Available records
------------------------
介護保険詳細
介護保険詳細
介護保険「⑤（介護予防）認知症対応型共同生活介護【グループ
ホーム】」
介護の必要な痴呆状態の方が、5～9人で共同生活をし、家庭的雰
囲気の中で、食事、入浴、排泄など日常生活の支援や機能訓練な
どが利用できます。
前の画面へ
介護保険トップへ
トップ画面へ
------------------------
To do
Arrange every line of the material above as a Markdown table with two columns, Row and Line. Number the lines in order and leave out any blank ones.

Answer space
| Row | Line |
|---|---|
| 1 | 介護保険詳細 |
| 2 | 介護保険詳細 |
| 3 | 介護保険「⑤（介護予防）認知症対応型共同生活介護【グループ |
| 4 | ホーム】」 |
| 5 | 介護の必要な痴呆状態の方が、5～9人で共同生活をし、家庭的雰 |
| 6 | 囲気の中で、食事、入浴、排泄など日常生活の支援や機能訓練な |
| 7 | どが利用できます。 |
| 8 | 前の画面へ |
| 9 | 介護保険トップへ |
| 10 | トップ画面へ |